Task to complete
Since the copy must hold text only, transcribe the data below exactly and omit the images.

START Stored data

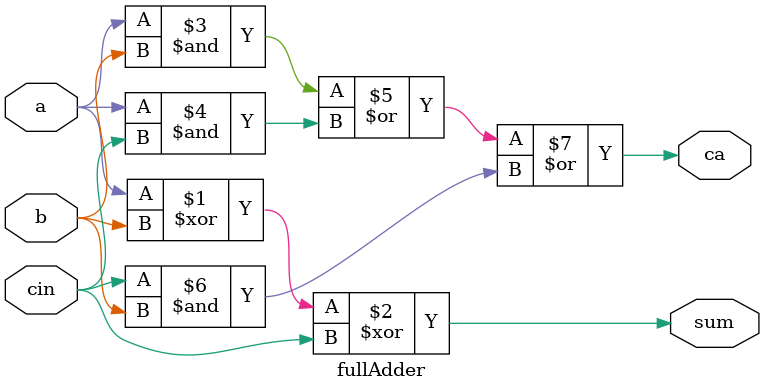
<source format=v>
module fullAdder (a,b,cin,sum,ca);//module name similar to c
input a,b,cin;
output sum,ca;

assign sum = a ^ b ^ cin;//a xor b xor c
assign ca= (a&b) | (a&cin) |(cin&b) ;// a and b or a and c or b and c

endmodule

</source>
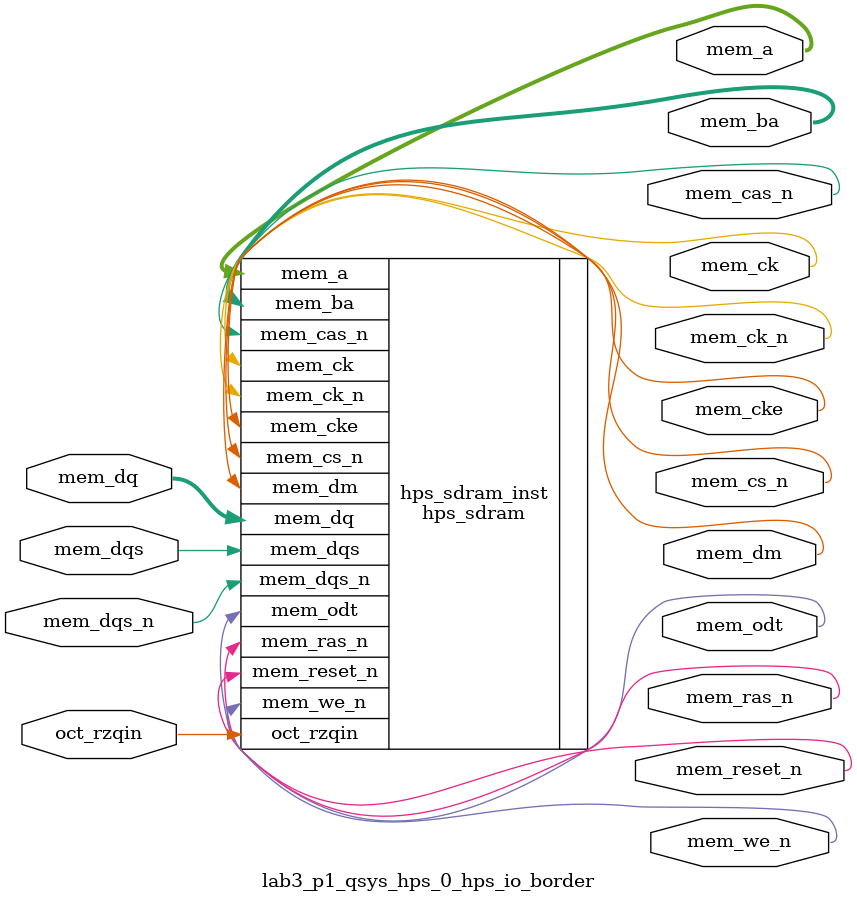
<source format=sv>


module lab3_p1_qsys_hps_0_hps_io_border(
// memory
  output wire [13 - 1 : 0 ] mem_a
 ,output wire [3 - 1 : 0 ] mem_ba
 ,output wire [1 - 1 : 0 ] mem_ck
 ,output wire [1 - 1 : 0 ] mem_ck_n
 ,output wire [1 - 1 : 0 ] mem_cke
 ,output wire [1 - 1 : 0 ] mem_cs_n
 ,output wire [1 - 1 : 0 ] mem_ras_n
 ,output wire [1 - 1 : 0 ] mem_cas_n
 ,output wire [1 - 1 : 0 ] mem_we_n
 ,output wire [1 - 1 : 0 ] mem_reset_n
 ,inout wire [8 - 1 : 0 ] mem_dq
 ,inout wire [1 - 1 : 0 ] mem_dqs
 ,inout wire [1 - 1 : 0 ] mem_dqs_n
 ,output wire [1 - 1 : 0 ] mem_odt
 ,output wire [1 - 1 : 0 ] mem_dm
 ,input wire [1 - 1 : 0 ] oct_rzqin
);


hps_sdram hps_sdram_inst(
 .mem_dq({
    mem_dq[7:0] // 7:0
  })
,.mem_odt({
    mem_odt[0:0] // 0:0
  })
,.mem_ras_n({
    mem_ras_n[0:0] // 0:0
  })
,.mem_dqs_n({
    mem_dqs_n[0:0] // 0:0
  })
,.mem_dqs({
    mem_dqs[0:0] // 0:0
  })
,.mem_dm({
    mem_dm[0:0] // 0:0
  })
,.mem_we_n({
    mem_we_n[0:0] // 0:0
  })
,.mem_cas_n({
    mem_cas_n[0:0] // 0:0
  })
,.mem_ba({
    mem_ba[2:0] // 2:0
  })
,.mem_a({
    mem_a[12:0] // 12:0
  })
,.mem_cs_n({
    mem_cs_n[0:0] // 0:0
  })
,.mem_ck({
    mem_ck[0:0] // 0:0
  })
,.mem_cke({
    mem_cke[0:0] // 0:0
  })
,.oct_rzqin({
    oct_rzqin[0:0] // 0:0
  })
,.mem_reset_n({
    mem_reset_n[0:0] // 0:0
  })
,.mem_ck_n({
    mem_ck_n[0:0] // 0:0
  })
);

endmodule


</source>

END Stored data

Answer to this exercise
<source format=v>
module fullAdder (a,b,cin,sum,ca);//module name similar to c
input a,b,cin;
output sum,ca;

assign sum = a ^ b ^ cin;//a xor b xor c
assign ca= (a&b) | (a&cin) |(cin&b) ;// a and b or a and c or b and c

endmodule

</source>
<source format=sv>


module lab3_p1_qsys_hps_0_hps_io_border(
// memory
  output wire [13 - 1 : 0 ] mem_a
 ,output wire [3 - 1 : 0 ] mem_ba
 ,output wire [1 - 1 : 0 ] mem_ck
 ,output wire [1 - 1 : 0 ] mem_ck_n
 ,output wire [1 - 1 : 0 ] mem_cke
 ,output wire [1 - 1 : 0 ] mem_cs_n
 ,output wire [1 - 1 : 0 ] mem_ras_n
 ,output wire [1 - 1 : 0 ] mem_cas_n
 ,output wire [1 - 1 : 0 ] mem_we_n
 ,output wire [1 - 1 : 0 ] mem_reset_n
 ,inout wire [8 - 1 : 0 ] mem_dq
 ,inout wire [1 - 1 : 0 ] mem_dqs
 ,inout wire [1 - 1 : 0 ] mem_dqs_n
 ,output wire [1 - 1 : 0 ] mem_odt
 ,output wire [1 - 1 : 0 ] mem_dm
 ,input wire [1 - 1 : 0 ] oct_rzqin
);


hps_sdram hps_sdram_inst(
 .mem_dq({
    mem_dq[7:0] // 7:0
  })
,.mem_odt({
    mem_odt[0:0] // 0:0
  })
,.mem_ras_n({
    mem_ras_n[0:0] // 0:0
  })
,.mem_dqs_n({
    mem_dqs_n[0:0] // 0:0
  })
,.mem_dqs({
    mem_dqs[0:0] // 0:0
  })
,.mem_dm({
    mem_dm[0:0] // 0:0
  })
,.mem_we_n({
    mem_we_n[0:0] // 0:0
  })
,.mem_cas_n({
    mem_cas_n[0:0] // 0:0
  })
,.mem_ba({
    mem_ba[2:0] // 2:0
  })
,.mem_a({
    mem_a[12:0] // 12:0
  })
,.mem_cs_n({
    mem_cs_n[0:0] // 0:0
  })
,.mem_ck({
    mem_ck[0:0] // 0:0
  })
,.mem_cke({
    mem_cke[0:0] // 0:0
  })
,.oct_rzqin({
    oct_rzqin[0:0] // 0:0
  })
,.mem_reset_n({
    mem_reset_n[0:0] // 0:0
  })
,.mem_ck_n({
    mem_ck_n[0:0] // 0:0
  })
);

endmodule


</source>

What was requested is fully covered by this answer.